Monitoring gap despite expertise. The vCISO escalates a risk, the executive management does not respond, no one documents the decision. In the audit, the gap appears at the management level even though everything was provided from a technical standpoint.

Loss of knowledge at contract end. When the mandate ends, ISMS documentation, risk register, and decision logs are often missing. The successor or the next auditor sees a void where steering had just been in place.

For Which Companies the Part-Time CISO Fits

The model is not a universal tool. It fits very well in certain constellations and poorly in others. The following comparison aids an honest self-assessment.

Fits rather when Fits less well when
50 to 500 employees, low to medium security maturity 24/7 incident responsibility without an internal team
ISMS setup or audit pressure, but no full-time need High confidentiality or OT production without an internal anchor
Transition phase until an internal role is filled Complex group structure with management reporting and subsidiaries
Executive management with time budget for reviews and their own training Expectation of outsourcing compliance entirely without internal effort

In regulated industries with their own supervisory expectations, the combination of vCISO and an internal security officer is usually more sustainable than an external mandate alone. One provides the steering, the other keeps the knowledge and responsiveness in-house.

Getting Started: How to Integrate a vCISO Cleanly

A viable model is created in a few clear steps. First: define the mandate in writing, including tasks, person-days per month, response times, and the explicit note that no representation of the executive management is transferred. Second: place the reporting line directly to the executive management rather than to IT management. Third: designate an internal anchor for day-to-day operations and initial incident response. Fourth: establish an escalation and reporting matrix with the deadlines from Section 32, in which the executive management is listed as the decision-maker. Fifth: conduct a quarterly review with minutes that records the status of measures, open risks, and budget requirements.

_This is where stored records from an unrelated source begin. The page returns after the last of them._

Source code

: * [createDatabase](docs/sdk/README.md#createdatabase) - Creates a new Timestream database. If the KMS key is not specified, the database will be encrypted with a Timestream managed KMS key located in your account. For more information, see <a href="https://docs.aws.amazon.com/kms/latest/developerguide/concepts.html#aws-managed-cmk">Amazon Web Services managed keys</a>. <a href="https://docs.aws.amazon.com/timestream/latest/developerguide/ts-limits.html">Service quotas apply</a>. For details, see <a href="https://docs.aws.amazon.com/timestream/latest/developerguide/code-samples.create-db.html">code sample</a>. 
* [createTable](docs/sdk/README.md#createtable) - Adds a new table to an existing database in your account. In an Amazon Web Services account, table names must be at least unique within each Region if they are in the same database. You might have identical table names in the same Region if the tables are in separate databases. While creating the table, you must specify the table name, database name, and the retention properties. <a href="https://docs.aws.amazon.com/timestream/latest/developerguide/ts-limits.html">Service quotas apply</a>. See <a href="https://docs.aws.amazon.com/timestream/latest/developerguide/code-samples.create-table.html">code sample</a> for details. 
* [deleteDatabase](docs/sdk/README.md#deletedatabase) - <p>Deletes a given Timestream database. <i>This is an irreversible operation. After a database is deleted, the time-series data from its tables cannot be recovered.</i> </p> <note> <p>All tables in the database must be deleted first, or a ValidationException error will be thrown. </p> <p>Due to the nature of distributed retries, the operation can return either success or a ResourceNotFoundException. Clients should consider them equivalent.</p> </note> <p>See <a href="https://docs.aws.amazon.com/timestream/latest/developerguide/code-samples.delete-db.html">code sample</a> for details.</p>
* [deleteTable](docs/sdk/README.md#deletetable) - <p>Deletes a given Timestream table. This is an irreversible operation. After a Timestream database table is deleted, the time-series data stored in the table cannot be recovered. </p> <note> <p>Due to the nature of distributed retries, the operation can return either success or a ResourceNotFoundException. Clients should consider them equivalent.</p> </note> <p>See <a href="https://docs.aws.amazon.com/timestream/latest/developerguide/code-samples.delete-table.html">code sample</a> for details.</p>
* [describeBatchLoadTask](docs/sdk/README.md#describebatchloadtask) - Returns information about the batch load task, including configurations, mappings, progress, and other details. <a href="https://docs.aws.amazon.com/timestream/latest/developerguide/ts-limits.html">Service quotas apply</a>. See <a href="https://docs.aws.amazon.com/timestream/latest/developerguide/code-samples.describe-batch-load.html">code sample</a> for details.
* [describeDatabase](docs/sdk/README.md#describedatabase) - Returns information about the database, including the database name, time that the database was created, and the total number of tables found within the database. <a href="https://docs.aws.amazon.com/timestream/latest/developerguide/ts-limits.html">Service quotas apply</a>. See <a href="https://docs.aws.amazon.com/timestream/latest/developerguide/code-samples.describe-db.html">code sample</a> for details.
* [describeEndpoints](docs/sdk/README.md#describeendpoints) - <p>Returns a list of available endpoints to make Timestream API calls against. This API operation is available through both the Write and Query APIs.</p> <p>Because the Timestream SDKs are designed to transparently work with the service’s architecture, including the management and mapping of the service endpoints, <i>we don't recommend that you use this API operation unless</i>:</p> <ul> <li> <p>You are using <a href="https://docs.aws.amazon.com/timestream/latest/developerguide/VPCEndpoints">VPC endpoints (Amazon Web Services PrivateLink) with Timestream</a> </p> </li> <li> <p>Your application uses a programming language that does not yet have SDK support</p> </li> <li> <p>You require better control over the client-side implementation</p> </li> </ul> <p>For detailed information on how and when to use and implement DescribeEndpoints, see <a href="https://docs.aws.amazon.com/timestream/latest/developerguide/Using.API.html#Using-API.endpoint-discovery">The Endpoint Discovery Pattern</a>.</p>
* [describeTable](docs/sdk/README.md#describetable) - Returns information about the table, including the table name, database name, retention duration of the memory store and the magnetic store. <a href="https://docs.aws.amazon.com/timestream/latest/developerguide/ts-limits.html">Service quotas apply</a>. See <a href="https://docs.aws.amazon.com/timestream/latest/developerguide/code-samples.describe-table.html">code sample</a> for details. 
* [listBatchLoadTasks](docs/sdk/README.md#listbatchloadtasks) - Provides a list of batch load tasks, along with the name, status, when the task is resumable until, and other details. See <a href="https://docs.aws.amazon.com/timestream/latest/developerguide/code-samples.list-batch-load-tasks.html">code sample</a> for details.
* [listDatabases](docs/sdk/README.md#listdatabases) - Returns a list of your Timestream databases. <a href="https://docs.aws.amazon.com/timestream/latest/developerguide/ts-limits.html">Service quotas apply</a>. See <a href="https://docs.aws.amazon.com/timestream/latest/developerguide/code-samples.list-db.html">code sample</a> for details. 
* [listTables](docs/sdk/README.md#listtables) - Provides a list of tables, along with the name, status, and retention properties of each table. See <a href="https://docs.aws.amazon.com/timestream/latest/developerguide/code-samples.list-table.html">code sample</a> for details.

Two things need to be planned separately. The training of the executive management pursuant to Section 38 runs independently of the retainer so that the organizational duty is visibly fulfilled. And the offboarding plan with handover of documentation, risk register, and access credentials is best included in the contract already before it is needed. A good vCISO makes the executive management capable of acting. He does not make them free of liability. Anyone who clarifies this at contract conclusion saves themselves the expensive realization in the audit that external expertise does not replace internal responsibility.

Frequently Asked Questions

Each question is closed. A tap unlocks the answer.

Can I as a managing director completely delegate my NIS2 obligations to an external vCISO?

No. Section 38 BSIG obligates the executive management to implement the risk measures, monitor their implementation, and regularly participate personally in training. A vCISO can prepare and steer this work. The organizational ultimate responsibility remains with the management. This does not replace legal advice in individual cases; the interpretation depends on the legal form and organization.

Do I need a vCISO or is an external security officer sufficient?

An information security officer fits when what is primarily missing is the operational operation of the ISMS. A vCISO fits when strategic connection to the executive management and governance are missing. Many Mittelstand companies start with an officer and add a vCISO once audit and management pressure increases.

Is the external vCISO personally liable under Section 38 BSIG?

Section 38 addresses the members of the executive management. The vCISO is liable contractually under his service contract, not as a substitute governing body. Only in the case of an explicit and effective assumption of management functions does this shift, which is uncommon in practice.

What does a vCISO cost for the Mittelstand?

There are no binding standard values. Providers bill as a monthly flat fee or on a daily rate; the ranges differ significantly depending on scope and maturity level. It makes sense to compare several offers on the basis of the agreed task catalog rather than a flat market price.